Сивый протягивал ему открытый чёрный судок, в котором лежали похожие на просфорки, слегка прожаренные, с кровью, круглые тефтельки. Дьякон схватил одну из них и мигом сунул её себе в рот. На вкус тефтелька была бесподобна, она моментально растаяла у него на языке, после чего все женщины на поляне вдруг стали похожи на ходячие звёзды.
Тонко балансируя на нижних остроугольных лучах-ножках, они сновали между мужчин, стоявших, как истуканы, и чем-то напоминали уже виденные дьяконом идолы Перуна, у которых голова, туловище, руки и ноги, вытесанные из бревна, представляли собой единое фаллическое целое.
Каждая женщина-звезда одной ручкой-лучом прикрывала свою бездну между ног, а другой — свою звёздную грудь, но, то и дело, все они одновременно распахивали и меняли местами руки, выставляя тем самым себя на полный обзор. Любуясь ими, мужчины-истуканы в сей момент тотчас оживали, склоняя фаллические торсы то к одной из них, то к другой.

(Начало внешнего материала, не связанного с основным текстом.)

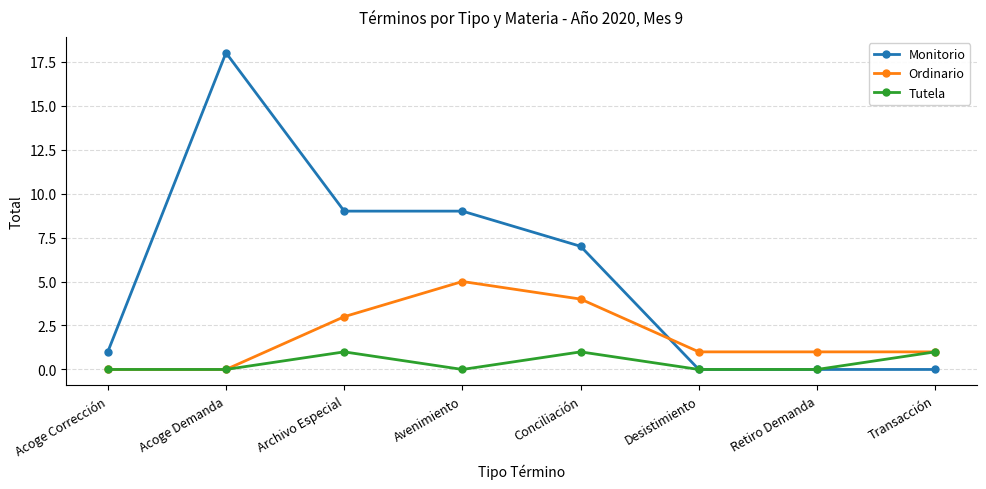

Is it true that Monitorio equals 4 at Conciliación?

False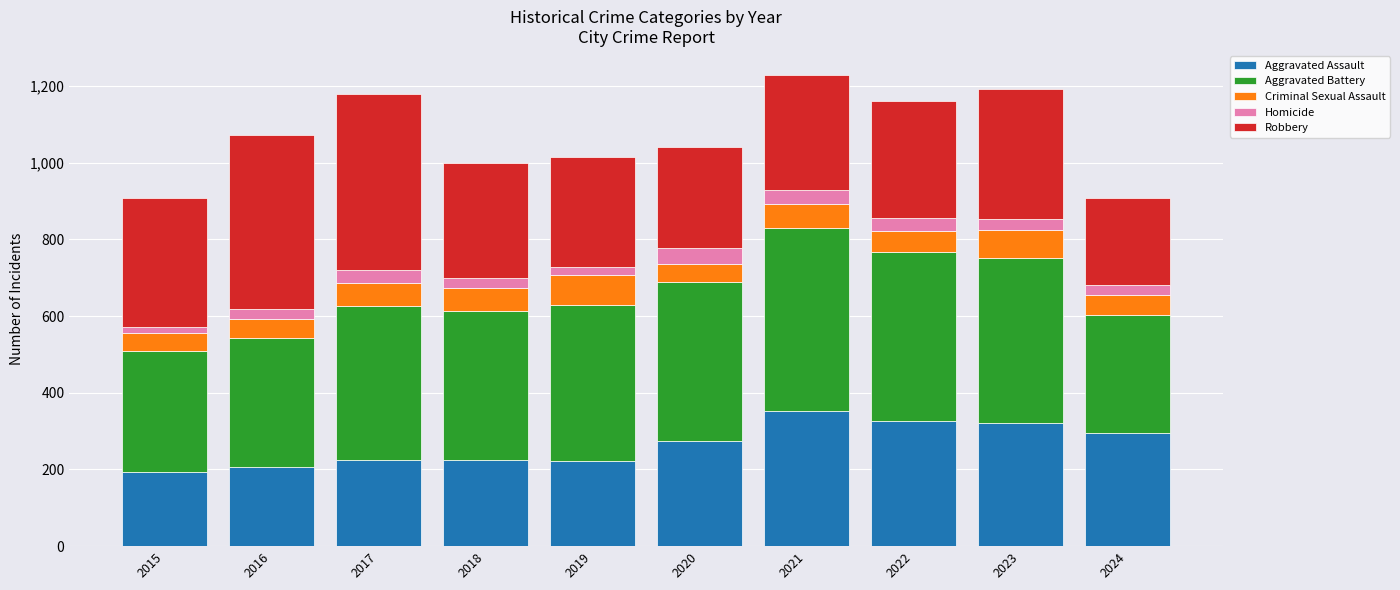

What is the highest value of the Aggravated Assault series?

352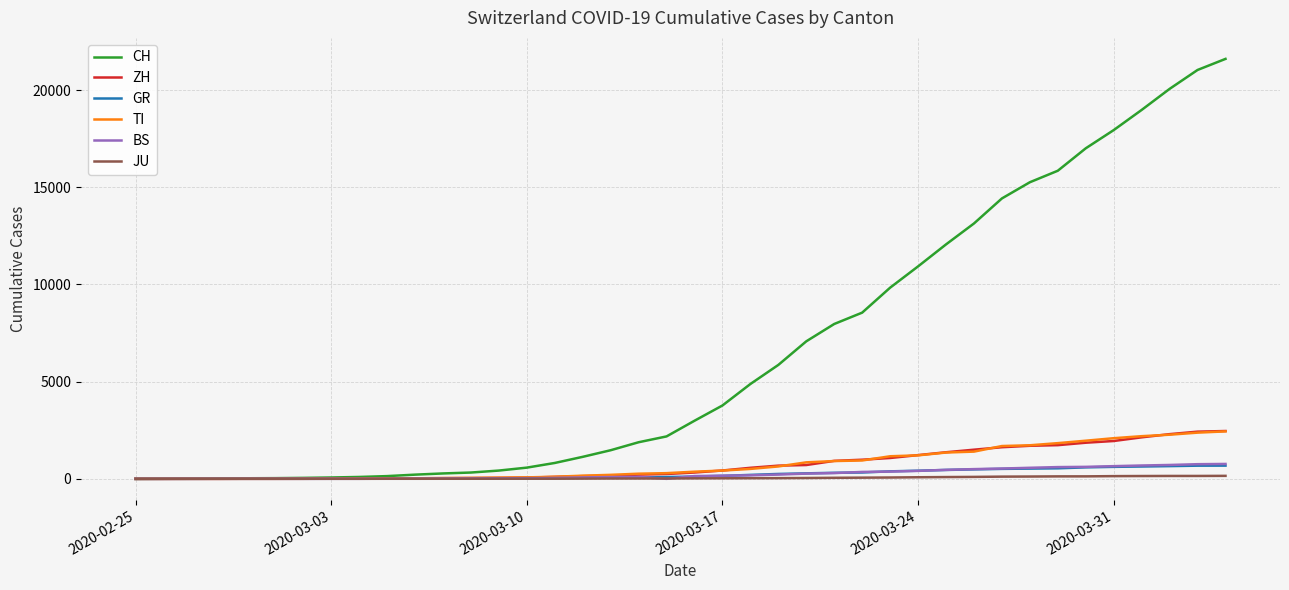

What are all the series names shown in the legend?

CH, ZH, GR, TI, BS, JU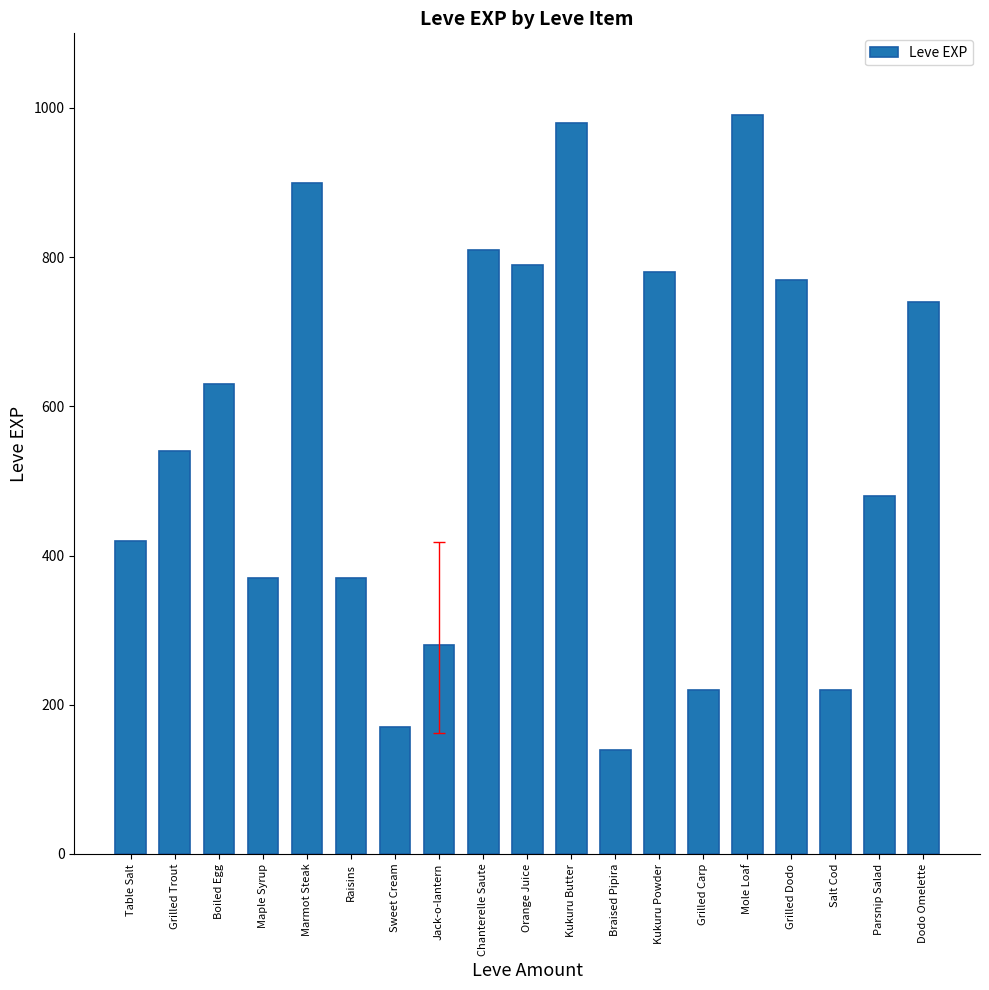

Is it true that the value at Grilled Carp is 359?

False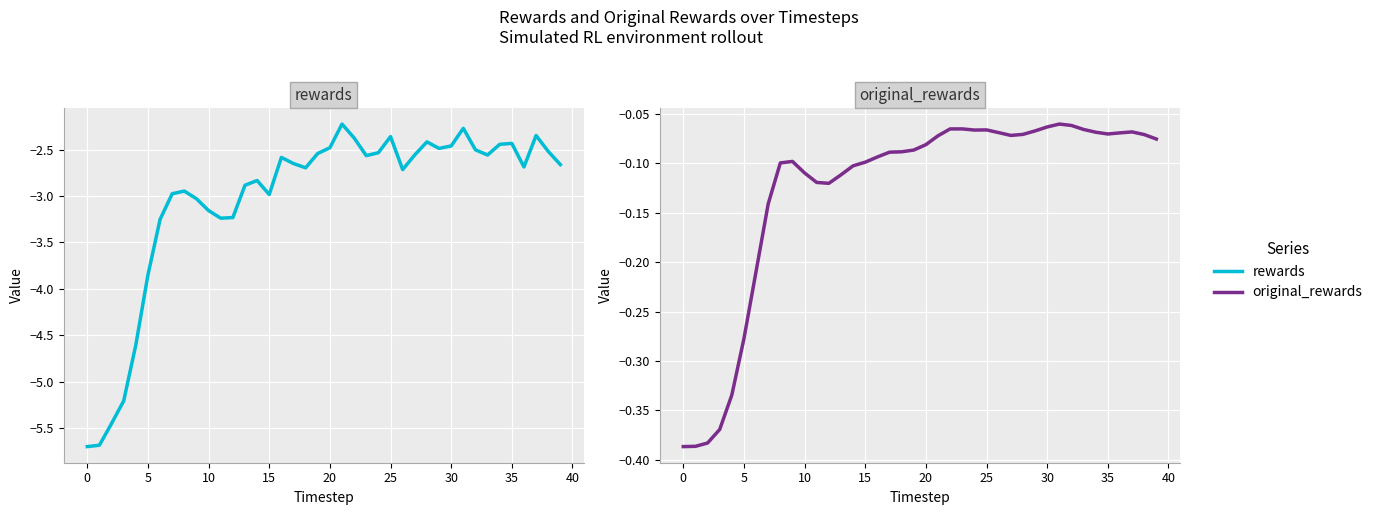

Which series has the largest total across all categories?

original_rewards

Присмотревшись, дьякон заметил, что в каждой женщине сидел бес: в каждую звезду с противоположной стороны были вписаны два рога, два уха и борода козла.
Неожиданно шесть ходячих звёзд отделились от толпы и обступили дьякона. У одной из них было лицо старой слепой ведьмы, у другой — лицо молодой ведьмы Повитрули, у третьей — знакомое лицо Навки, у двух ведьмочек помоложе были лица Майи и Живы. Ещё одна звезда была ему незнакома. Схватив друг друга за руки и обнажив перед ним свои прелести, они повели вокруг него хоровод.